The new value is still the right argument to 𝔽, even though with the reversal it's to the left of any values previously seen. If 𝔽 isn't commutative, and this is the wrong order, then 𝔽˜` will switch it around.

↗️

    {"("∾𝕨∾")𝔽"∾𝕩}˜`⌾⌽ "a"‿"b"‿"c"‿"d"
⟨ "(a)𝔽(b)𝔽(c)𝔽d" "(b)𝔽(c)𝔽d" "(c)𝔽d" "d" ⟩

Higher ranks

Scan moves along the leading axis of 𝕩: vertically, for a table. To apply a scan to later axes, use ˘ or ⎉. Since a scan returns an array with the same shape as its argument, this can't cause an error from differing result cell shapes, unlike Fold or Insert.

↗️

    ⊢ a ← ¯2‿0.25‿'a'‿∞ ∾ 3‿4⥊¯1‿0‿1
┌─                
╵ ¯2 0.25 'a' ∞   
  ¯1 0    1   ¯1  
  0  1    ¯1  0   
  1  ¯1   0   1   
                 ┘

    +` a
┌─               
╵ ¯2 0.25 'a' ∞  
  ¯3 0.25 'b' ∞  
  ¯3 1.25 'a' ∞  
  ¯2 0.25 'a' ∞  
                ┘

If 𝕨 is given, it must have the same shape as a major cell of 𝕩 (this is why 𝕨 needs to be enclosed when 𝕩 is a list: in general it's an array).

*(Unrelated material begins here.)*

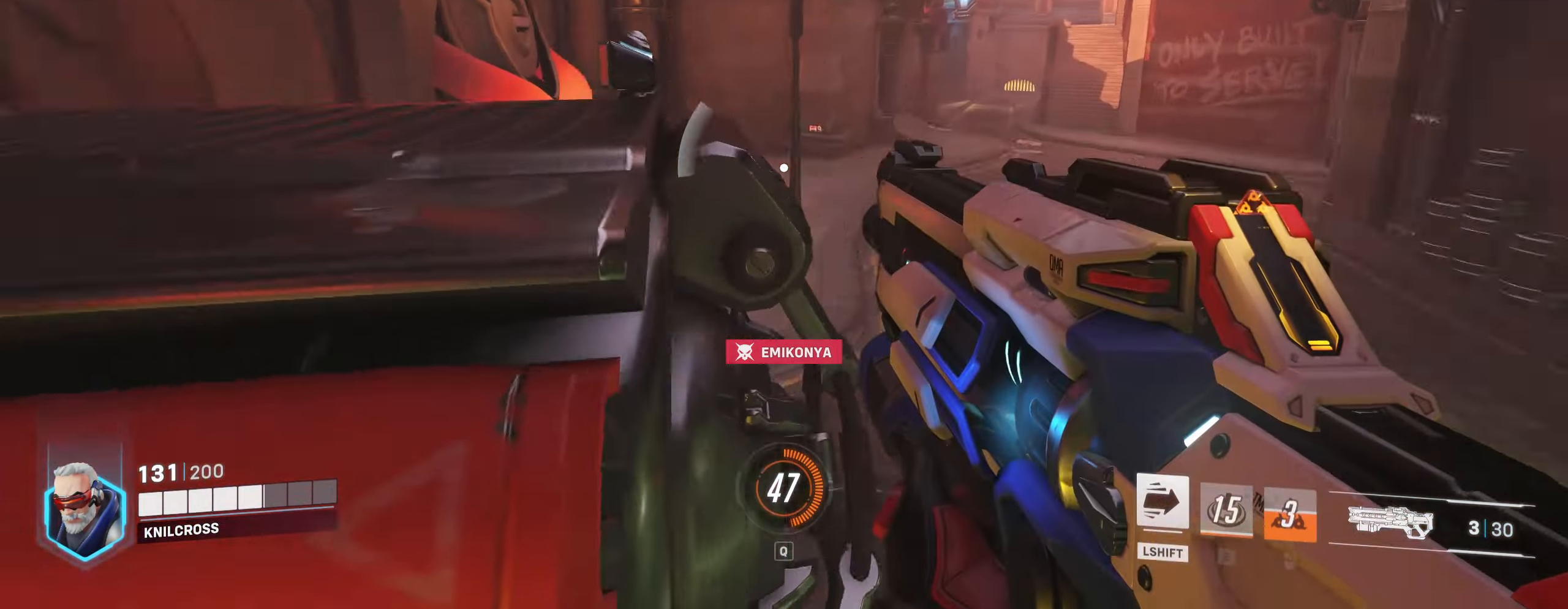
{"keys": ["w"], "mouse": [], "events": [[233, "space", "down"], [416, "space", "up"]]}
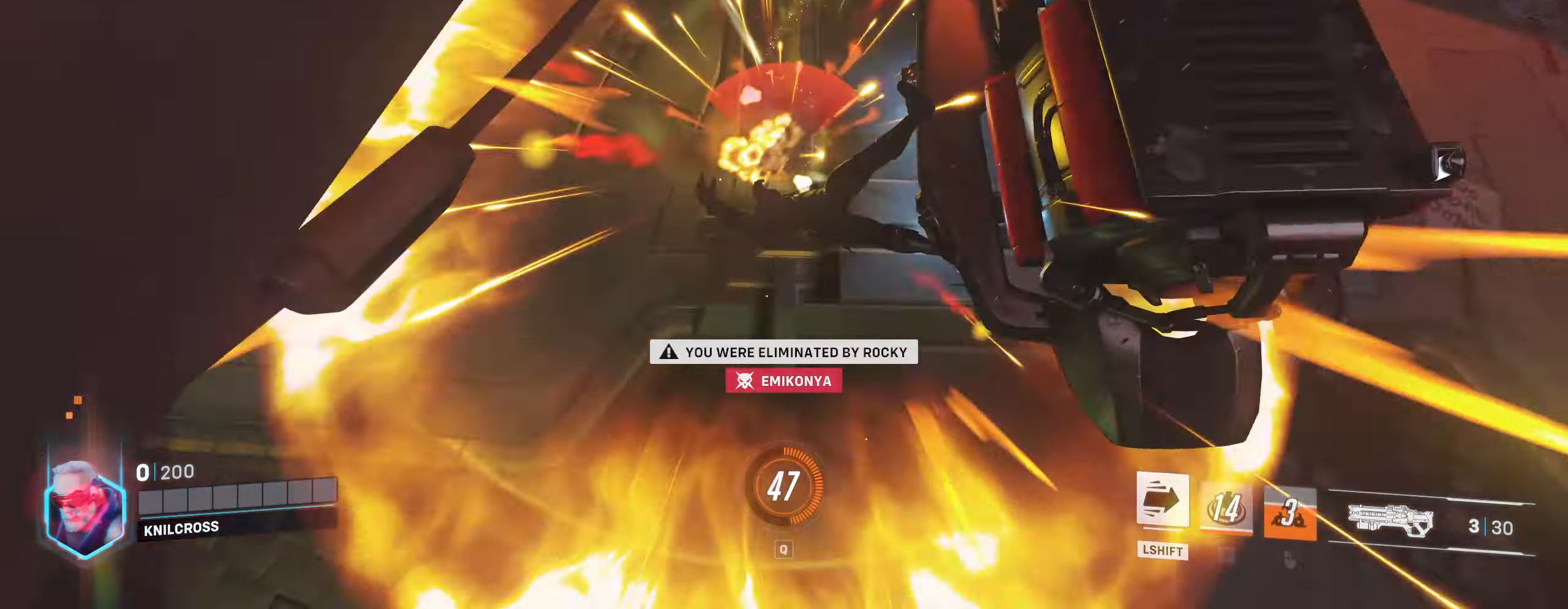
{"keys": [], "mouse": [], "events": [[250, "w", "up"]]}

Then the first result cell is found by applying 𝔽 to elements of 𝕨 and ⊏𝕩, and the computation continues as in the one-argument case for remaining cells.

↗️

    3‿2‿1‿0 +` a
┌─              
╵ 1 2.25 'b' ∞  
  0 2.25 'c' ∞  
  0 3.25 'b' ∞  
  1 2.25 'b' ∞  
               ┘

Results are produced in index order. This means that instead of moving along each column in turn, a scan produces the first result cell one element at a time, then the next, and so on. Something like a breadth-first as opposed to depth-first ordering.

Definition

Scan admits a simple recursive definition. 𝕩 is an array of rank one or more and 𝕨, if given, is an atom or array with shape 1↓≢𝕩. The result z←𝕨𝔽`𝕩 is an array with the same shape as 𝕩. If it has length at least one, ⊏z is ⊏𝕩 if 𝕨 isn't given and 𝕨𝔽¨⊏𝕩 if it is. For 0≤i, (i+1)⊏z is (i⊏z)𝔽¨(i+1)⊏𝕩.

The ordering of 𝔽 application is the natural one for this definition: cells are computed in turn, and each instance of 𝔽¨ goes in index order.